Today is both a sad and happy day for me. It was my last day working at Typemock. Starting January, I’ve decided to go on a new journey. More on that in the next post.
I’ve been at Typemock exactly three years, the last couple of years as Chief Architect. Joined January 3 years ago, and leaving just when the leasing on my company car has run out. During those 3 years I’ve learned so much It will be hard to describe it in one post, but I’ll try.
I’m proud to have helped ship several new products and versions of those products during my stay:
- Isolator++, the ultimate Isolation framework for C++;
- Test Lint, a just-in-time test review extension for visual studio;
- Racer, for finding deadlocks in .net threads
- TeamMate, for measuring the effectiveness of your unit testing strategy
- and of course Isolator for .NET in its new and fluent API for both C# and VB.
During the past three years I’ve learned, among other things, a better meaning and essence of team leadership, product management, team management techniques, productization and post-deployment thinking, working with contractors, true pair programming, ScrumP (Scrum+XP) in real life, and many more things I’ve neglected to write in my book.
I’d like to think that not only did I learn many things, but that, together with a bunch of extraordinary developers, we’ve helped shape and change the state of the art in unit testing in .NET, and most recently in C++.
It started out very differently.
The main reason I chose to work at Typemock was one you might raise an eyebrow at: I was not a big supporter of Typemock at the time, and in fact, felt that it could make things worse for the unit testing community by encouraging bad design.
I also knew that it’s the easiest thing in the world to stand at the sidelines and judge something you don’t understand fully, so I decided to jump head first into the opportunity that came upon me: Eli Lopian, the CEO of Typemock, knew me from consulting at his company with their efforts for TDD. When he left there to start Typemock, he offered me a job there. I thanked him and said “no”. I was dong something else at the time. But a year or so later, I called him up and said I want to be part of it.
I really wanted to understand what is it that I don’t understand about this product and its abilities. What better way to learn that than to spearhead the development of said product? At worst, I would find out that I was right. At best, I would learn something new. And that’s what happened.
I realized this product makes a real difference for people stuck in bad code and bad companies. It’s a bridge, a way out into agility. at least, into the start of agility. And it can change people’s lives for the better.

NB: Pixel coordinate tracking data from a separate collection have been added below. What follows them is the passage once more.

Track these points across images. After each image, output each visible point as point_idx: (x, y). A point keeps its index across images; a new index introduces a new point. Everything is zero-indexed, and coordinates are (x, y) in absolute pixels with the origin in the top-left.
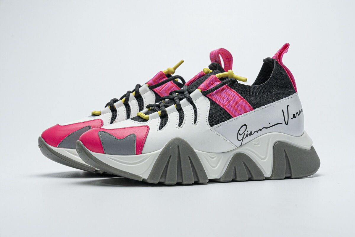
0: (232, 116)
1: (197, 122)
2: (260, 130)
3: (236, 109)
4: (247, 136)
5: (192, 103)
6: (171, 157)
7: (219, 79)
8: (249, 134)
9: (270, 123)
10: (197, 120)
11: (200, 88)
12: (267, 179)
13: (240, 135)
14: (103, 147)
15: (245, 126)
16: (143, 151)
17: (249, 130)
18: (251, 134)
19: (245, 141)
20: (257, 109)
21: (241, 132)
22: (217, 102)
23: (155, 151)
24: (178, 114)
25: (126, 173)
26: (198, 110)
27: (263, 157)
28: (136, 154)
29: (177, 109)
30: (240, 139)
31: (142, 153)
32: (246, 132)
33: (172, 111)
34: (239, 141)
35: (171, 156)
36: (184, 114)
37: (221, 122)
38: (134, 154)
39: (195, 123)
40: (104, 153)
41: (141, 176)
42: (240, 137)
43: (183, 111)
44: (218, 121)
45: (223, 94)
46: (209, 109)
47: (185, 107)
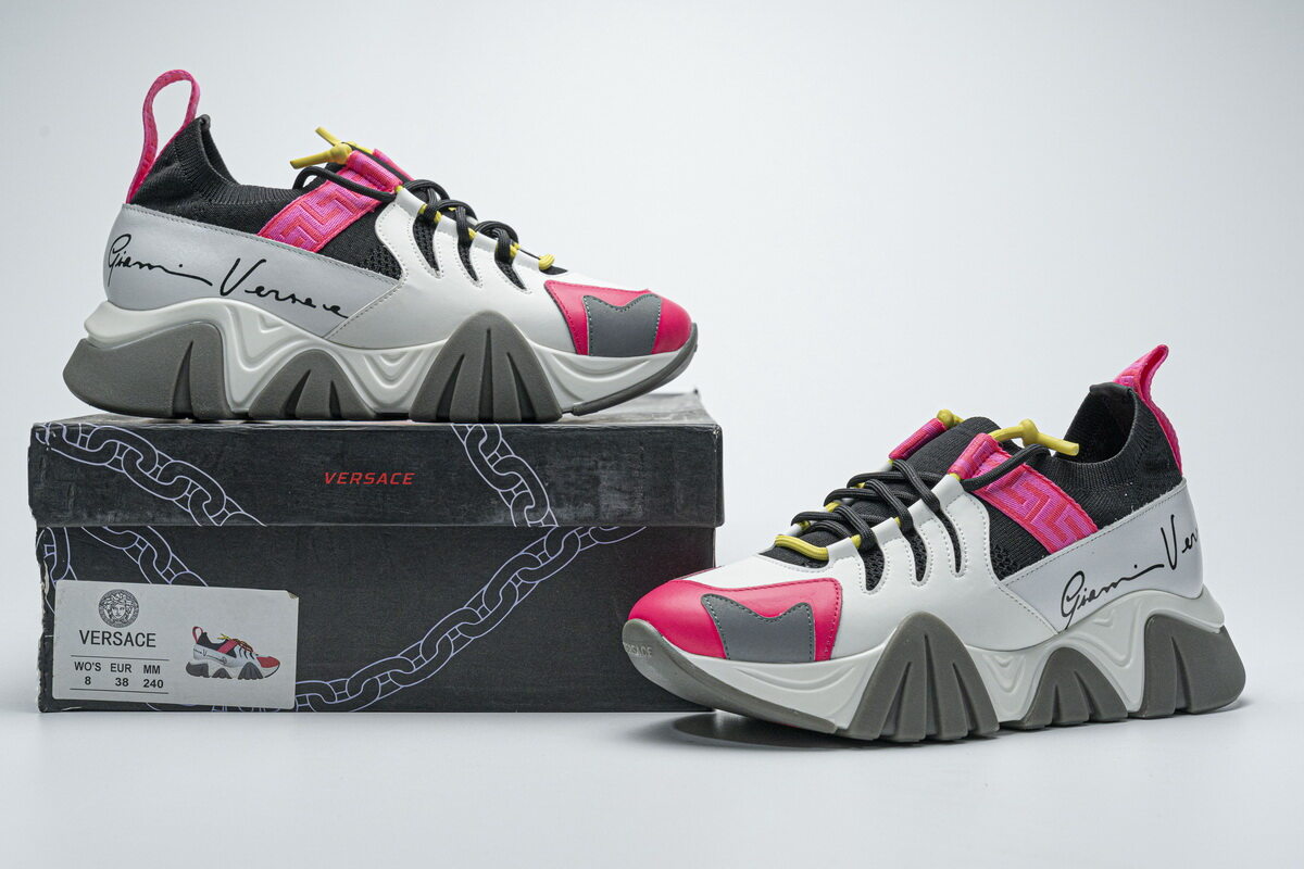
0: (1048, 549)
1: (962, 567)
2: (1114, 585)
3: (1056, 530)
4: (1083, 603)
5: (940, 514)
6: (912, 668)
7: (1000, 445)
8: (1087, 596)
9: (1136, 566)
10: (963, 563)
11: (956, 472)
12: (1132, 716)
13: (1069, 599)
14: (722, 641)
15: (1080, 576)
16: (835, 651)
17: (1090, 585)
18: (1093, 596)
19: (1079, 614)
20: (1107, 529)
21: (1070, 593)
22: (1004, 510)
23: (865, 651)
24: (907, 543)
25: (791, 712)
26: (958, 533)
27: (1122, 658)
28: (816, 660)
29: (901, 529)
30: (1066, 612)
31: (832, 656)
32: (1082, 593)
33: (889, 536)
34: (1065, 615)
35: (909, 665)
36: (922, 544)
37: (1021, 568)
38: (810, 661)
39: (958, 570)
40: (725, 658)
41: (832, 720)
42: (1068, 607)
43: (919, 537)
44: (1014, 564)
45: (1019, 488)
46: (987, 530)
47: (924, 526)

So I’m happy I did it, and I still believe this to be true. I’m leaving because I want to learn new things, but I ‘d still highly recommend Typemock to people struggling with such issues. The future holds great things for this company, if Eli can keep it focused and poised at its targets.
The developers at Typemock
..are some of the best I’ve gotten the chance to work with, but it was a process getting there. We all learned a lot about ourselves and about how we work, and I feel privileged to be part of that learning process. Doron, Gil, Dror, Ohad, Igal – it’s been a pleasure. Anna, Elisha, Idan – I wish we could have worked more together!
Eli – Thanks for helping shape who I am and what I know today. You are one of the best CEOs I’ve seen (and I’ve been to quite a few startups). They are lucky to have you guiding them!
Thanks for all the fish! I’m moving to a different ocean for a while.